WHAT TO DO :: Set out the text from every row below as a single numbered list, skipping any blank lines. Leave the pictures out of your answer.

MATERIAL FOR THIS TASK ::
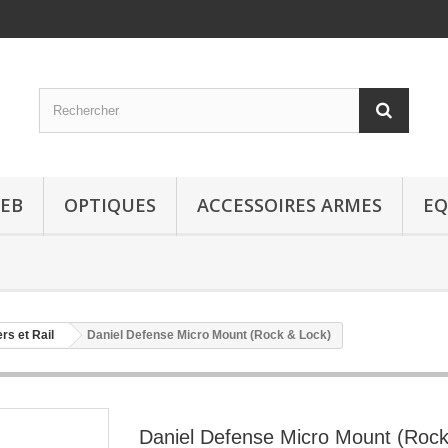
EB
OPTIQUES
ACCESSOIRES ARMES
EQ
rs et Rail
Daniel Defense Micro Mount (Rock & Lock)
Daniel Defense Micro Mount (Roc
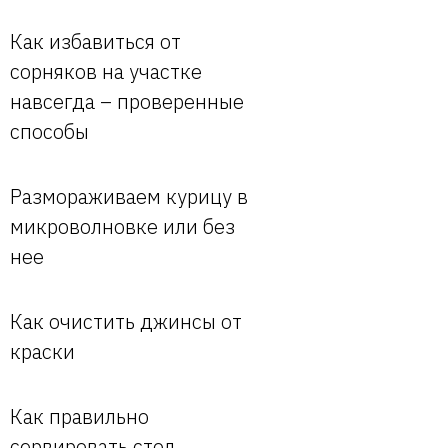
Как избавиться от
сорняков на участке
навсегда – проверенные
способы
Размораживаем курицу в
микроволновке или без
нее
Как очистить джинсы от
краски
Как правильно
сервировать стол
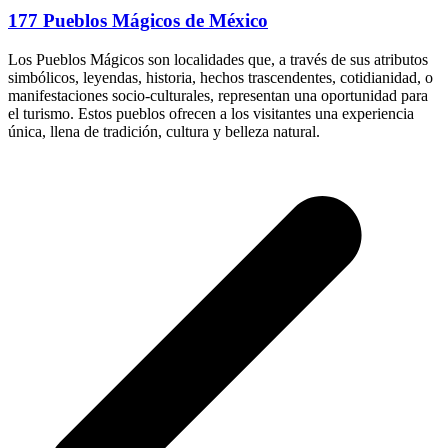
177 Pueblos Mágicos de México
Los Pueblos Mágicos son localidades que, a través de sus atributos
simbólicos, leyendas, historia, hechos trascendentes, cotidianidad, o
manifestaciones socio-culturales, representan una oportunidad para
el turismo. Estos pueblos ofrecen a los visitantes una experiencia
única, llena de tradición, cultura y belleza natural.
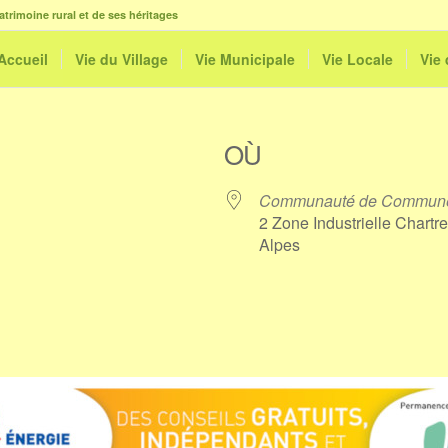
atrimoine rural et de ses héritages
Accueil
Vie du Village
Vie Municipale
Vie Locale
Vie
OÙ
Communauté de Communes
2 Zone Industrielle Chart
Alpes
le
iCalendar
Office 365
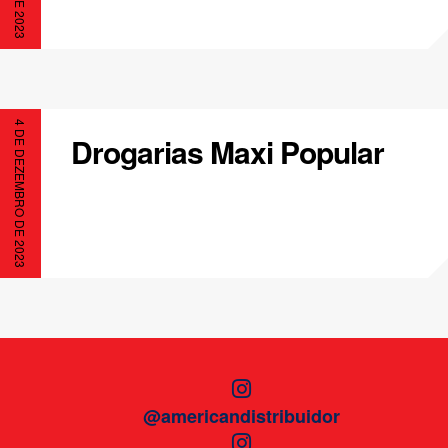
4 DE DEZEMBRO DE 2023
Drogarias Maxi Popular
@americandistribuidor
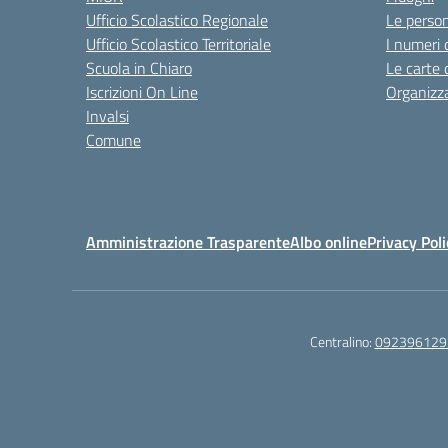
Ufficio Scolastico Regionale
Le perso
Ufficio Scolastico Territoriale
I numeri 
Scuola in Chiaro
Le carte 
Iscrizioni On Line
Organizz
Invalsi
Comune
Amministrazione Trasparente
Albo online
Privacy Poli
Centralino:
092396129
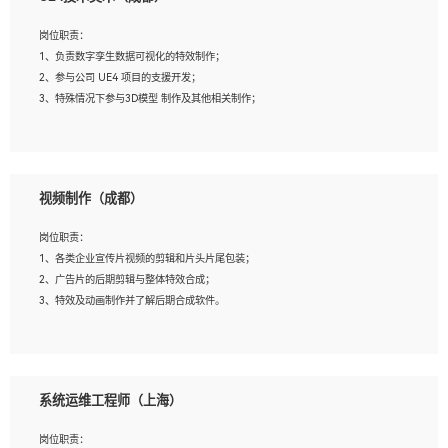
2、熟练掌握 Unity3D 程序开发，精通 C# 语言开发；
3、具有大量插件的使用调试经历，开发测试过 UWP 端程序者优先；
岗位职责：
4、有良好的沟通能力和团队合作意识；
1、负责数字孪生数据可视化的特效制作；
5、开发过 HoloLens 程序者优先。
2、参与公司 UE4 项目的支援开发；
3、特殊情况下参与3D模型 制作及其他相关制作；
岗位要求：
1、全日制本科以上学历，美术、动画相关专业毕业，具有相关效果制作经验2年以
视频制作（成都）
上；
2、熟练掌握 Particle 或 Niagara 制作特效模块；
岗位职责：
3、想象力丰富, 有一定的艺术审美深度；
1、各类企业宣传片视频的剪辑和片头片尾包装；
4、有良好的场景特效搭建功底；
2、广告片的后期剪辑与整体特效合成；
5、熟悉 3Ds Max 或者 Maya；
3、特效及动画制作并了解后期合成软件。
6、有良好的沟通能力和团队合作意识；
7、参与过建筑结构表现相关项目者优先
岗位要求：
1、热爱影视，责任心强，有强烈的兴趣和后期制作的主观能动性；
系统运维工程师（上海）
2、熟练使用After Effect、Photo Shop、熟练掌握视频剪辑和特效包装软件；
3、能对影片后期进行整体调色控制，具备一定审美感；
岗位职责：
4、在剪辑上会思考，有一定编导思维；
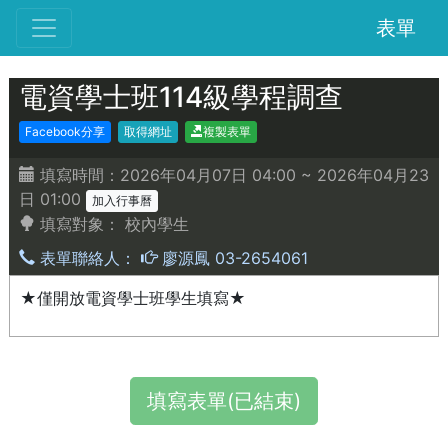
表單
電資學士班114級學程調查
Facebook分享
取得網址
複製表單
填寫時間：2026年04月07日 04:00 ~ 2026年04月23
日 01:00
加入行事曆
填寫對象：
校內學生
表單聯絡人：
廖源鳳 03-2654061
★僅開放電資學士班學生填寫★
填寫表單(已結束)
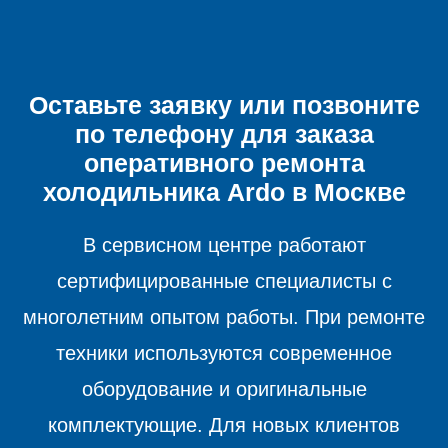
Оставьте заявку или позвоните
по телефону для заказа
оперативного ремонта
холодильника
Ardo в Москве
В сервисном центре работают
сертифицированные специалисты с
многолетним опытом работы. При ремонте
техники используются современное
оборудование и оригинальные
комплектующие. Для новых клиентов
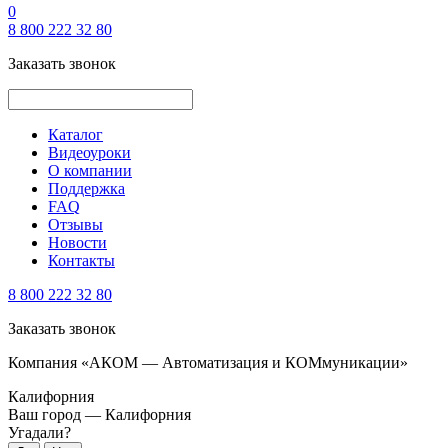
0
8 800 222 32 80
Заказать звонок
Каталог
Видеоуроки
О компании
Поддержка
FAQ
Отзывы
Новости
Контакты
8 800 222 32 80
Заказать звонок
Компания «АКОМ — Автоматизация и КОМмуникации»
Калифорния
Ваш город —
Калифорния
Угадали?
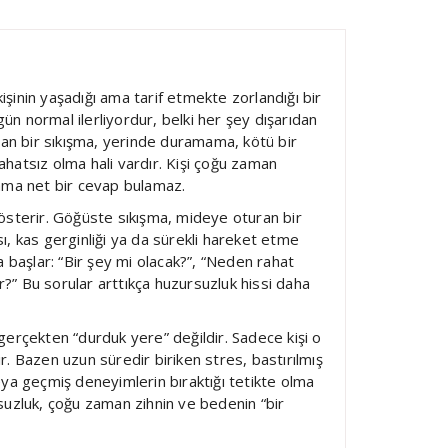
işinin yaşadığı ama tarif etmekte zorlandığı bir
ün normal ilerliyordur, belki her şey dışarıdan
an bir sıkışma, yerinde duramama, kötü bir
ahatsız olma hali vardır. Kişi çoğu zaman
ama net bir cevap bulamaz.
sterir. Göğüste sıkışma, mideye oturan bir
sı, kas gerginliği ya da sürekli hareket etme
ya başlar: “Bir şey mi olacak?”, “Neden rahat
?” Bu sorular arttıkça huzursuzluk hissi daha
rçekten “durduk yere” değildir. Sadece kişi o
r. Bazen uzun süredir biriken stres, bastırılmış
veya geçmiş deneyimlerin bıraktığı tetikte olma
rsuzluk, çoğu zaman zihnin ve bedenin “bir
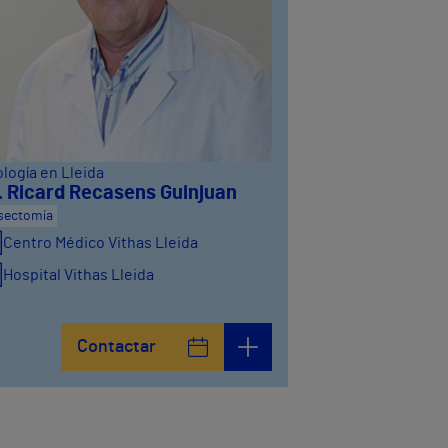
logía en Lleida
. Ricard Recasens Guinjuan
sectomía
Centro Médico Vithas Lleida
Hospital Vithas Lleida
Contactar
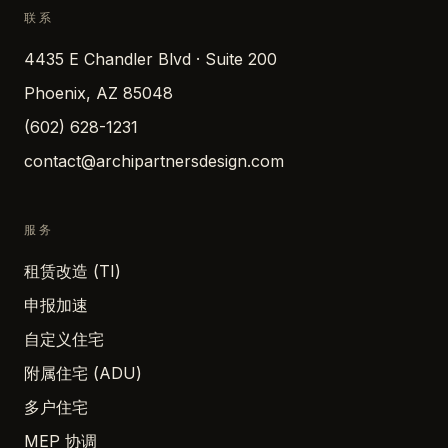
联系
4435 E Chandler Blvd · Suite 200
Phoenix, AZ 85048
(602) 628-1231
contact@archipartnersdesign.com
服务
租赁改造 (TI)
申报加速
自定义住宅
附属住宅 (ADU)
多户住宅
MEP 协调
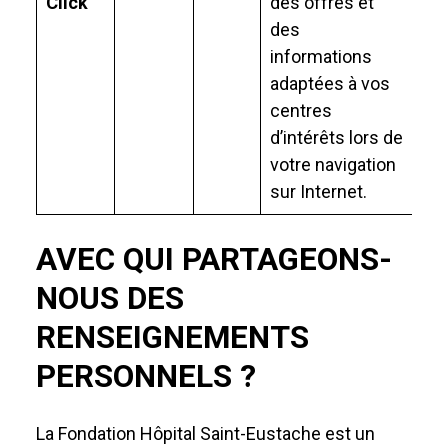
Click
des offres et
des
informations
adaptées à vos
centres
d’intérêts lors de
votre navigation
sur Internet.
AVEC QUI PARTAGEONS-
NOUS DES
RENSEIGNEMENTS
PERSONNELS ?
La Fondation Hôpital Saint-Eustache est un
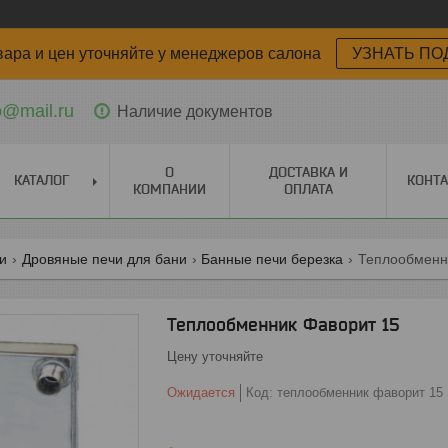
вара и цен уточняйте у менеджеров салона
УЗНАТЬ ПО
o@mail.ru
Наличие документов
О
ДОСТАВКА И
КАТАЛОГ
КОНТ
КОМПАНИИ
ОПЛАТА
ги
Дровяные печи для бани
Банные печи березка
Теплообменн
Теплообменник Фаворит 15
Цену уточняйте
Ожидается
Код:
теплообменник фаворит 15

TASK RESULT ::
1. EB
2. OPTIQUES
3. ACCESSOIRES ARMES
4. EQ
5. rs et Rail
6. Daniel Defense Micro Mount (Rock & Lock)
7. Daniel Defense Micro Mount (Roc
8. Как избавиться от
9. сорняков на участке
10. навсегда – проверенные
11. способы
12. Размораживаем курицу в
13. микроволновке или без
14. нее
15. Как очистить джинсы от
16. краски
17. Как правильно
18. сервировать стол
19. 177 Pueblos Mágicos de México
20. Los Pueblos Mágicos son localidades que, a través de sus atributos
21. simbólicos, leyendas, historia, hechos trascendentes, cotidianidad, o
22. manifestaciones socio-culturales, representan una oportunidad para
23. el turismo. Estos pueblos ofrecen a los visitantes una experiencia
24. única, llena de tradición, cultura y belleza natural.
25. atrimoine rural et de ses héritages
26. Accueil
27. Vie du Village
28. Vie Municipale
29. Vie Locale
30. Vie
31. OÙ
32. Communauté de Communes
33. 2 Zone Industrielle Chart
34. Alpes
35. le
36. iCalendar
37. Office 365
38. 4 DE DEZEMBRO DE 2023
39. Drogarias Maxi Popular
40. @americandistribuidor
41. Ufficio Scolastico Regionale
42. Le perso
43. Ufficio Scolastico Territoriale
44. I numeri 
45. Scuola in Chiaro
46. Le carte 
47. Iscrizioni On Line
48. Organizz
49. Invalsi
50. Comune
51. Amministrazione Trasparente
52. Albo online
53. Privacy Poli
54. Centralino:
55. 092396129
56. 2、熟练掌握 Unity3D 程序开发，精通 C# 语言开发；
57. 3、具有大量插件的使用调试经历，开发测试过 UWP 端程序者优先；
58. 岗位职责：
59. 4、有良好的沟通能力和团队合作意识；
60. 1、负责数字孪生数据可视化的特效制作；
61. 5、开发过 HoloLens 程序者优先。
62. 2、参与公司 UE4 项目的支援开发；
63. 3、特殊情况下参与3D模型 制作及其他相关制作；
64. 岗位要求：
65. 1、全日制本科以上学历，美术、动画相关专业毕业，具有相关效果制作经验2年以
66. 视频制作（成都）
67. 上；
68. 2、熟练掌握 Particle 或 Niagara 制作特效模块；
69. 岗位职责：
70. 3、想象力丰富, 有一定的艺术审美深度；
71. 1、各类企业宣传片视频的剪辑和片头片尾包装；
72. 4、有良好的场景特效搭建功底；
73. 2、广告片的后期剪辑与整体特效合成；
74. 5、熟悉 3Ds Max 或者 Maya；
75. 3、特效及动画制作并了解后期合成软件。
76. 6、有良好的沟通能力和团队合作意识；
77. 7、参与过建筑结构表现相关项目者优先
78. 岗位要求：
79. 1、热爱影视，责任心强，有强烈的兴趣和后期制作的主观能动性；
80. 系统运维工程师（上海）
81. 2、熟练使用After Effect、Photo Shop、熟练掌握视频剪辑和特效包装软件；
82. 3、能对影片后期进行整体调色控制，具备一定审美感；
83. 岗位职责：
84. 4、在剪辑上会思考，有一定编导思维；
85. 表單
86. 電資學士班114級學程調查
87. Facebook分享
88. 取得網址
89. 複製表單
90. 填寫時間：2026年04月07日 04:00 ~ 2026年04月23
91. 日 01:00
92. 加入行事曆
93. 填寫對象：
94. 校內學生
95. 表單聯絡人：
96. 廖源鳳 03-2654061
97. ★僅開放電資學士班學生填寫★
98. 填寫表單(已結束)
99. Оставьте заявку или позвоните
100. по телефону для заказа
101. оперативного ремонта
102. холодильника
103. Ardo в Москве
104. В сервисном центре работают
105. сертифицированные специалисты с
106. многолетним опытом работы. При ремонте
107. техники используются современное
108. оборудование и оригинальные
109. комплектующие. Для новых клиентов
110. 0
111. 8 800 222 32 80
112. Заказать звонок
113. Каталог
114. Видеоуроки
115. О компании
116. Поддержка
117. FAQ
118. Отзывы
119. Новости
120. Контакты
121. 8 800 222 32 80
122. Заказать звонок
123. Компания «АКОМ — Автоматизация и КОМмуникации»
124. Калифорния
125. Ваш город —
126. Калифорния
127. Угадали?
128. işinin yaşadığı ama tarif etmekte zorlandığı bir
129. ün normal ilerliyordur, belki her şey dışarıdan
130. an bir sıkışma, yerinde duramama, kötü bir
131. ahatsız olma hali vardır. Kişi çoğu zaman
132. ama net bir cevap bulamaz.
133. sterir. Göğüste sıkışma, mideye oturan bir
134. sı, kas gerginliği ya da sürekli hareket etme
135. ya başlar: “Bir şey mi olacak?”, “Neden rahat
136. ?” Bu sorular arttıkça huzursuzluk hissi daha
137. rçekten “durduk yere” değildir. Sadece kişi o
138. r. Bazen uzun süredir biriken stres, bastırılmış
139. veya geçmiş deneyimlerin bıraktığı tetikte olma
140. rsuzluk, çoğu zaman zihnin ve bedenin “bir
141. logía en Lleida
142. . Ricard Recasens Guinjuan
143. sectomía
144. Centro Médico Vithas Lleida
145. Hospital Vithas Lleida
146. Contactar
147. 联系
148. 4435 E Chandler Blvd · Suite 200
149. Phoenix, AZ 85048
150. (602) 628-1231
151. contact@archipartnersdesign.com
152. 服务
153. 租赁改造 (TI)
154. 申报加速
155. 自定义住宅
156. 附属住宅 (ADU)
157. 多户住宅
158. MEP 协调
159. Click
160. des offres et
161. des
162. informations
163. adaptées à vos
164. centres
165. d’intérêts lors de
166. votre navigation
167. sur Internet.
168. AVEC QUI PARTAGEONS-
169. NOUS DES
170. RENSEIGNEMENTS
171. PERSONNELS ?
172. La Fondation Hôpital Saint-Eustache est un
173. вара и цен уточняйте у менеджеров салона
174. УЗНАТЬ ПО
175. o@mail.ru
176. Наличие документов
177. О
178. ДОСТАВКА И
179. КАТАЛОГ
180. КОНТ
181. КОМПАНИИ
182. ОПЛАТА
183. ги
184. Дровяные печи для бани
185. Банные печи березка
186. Теплообменн
187. Теплообменник Фаворит 15
188. Цену уточняйте
189. Ожидается
190. Код:
191. теплообменник фаворит 15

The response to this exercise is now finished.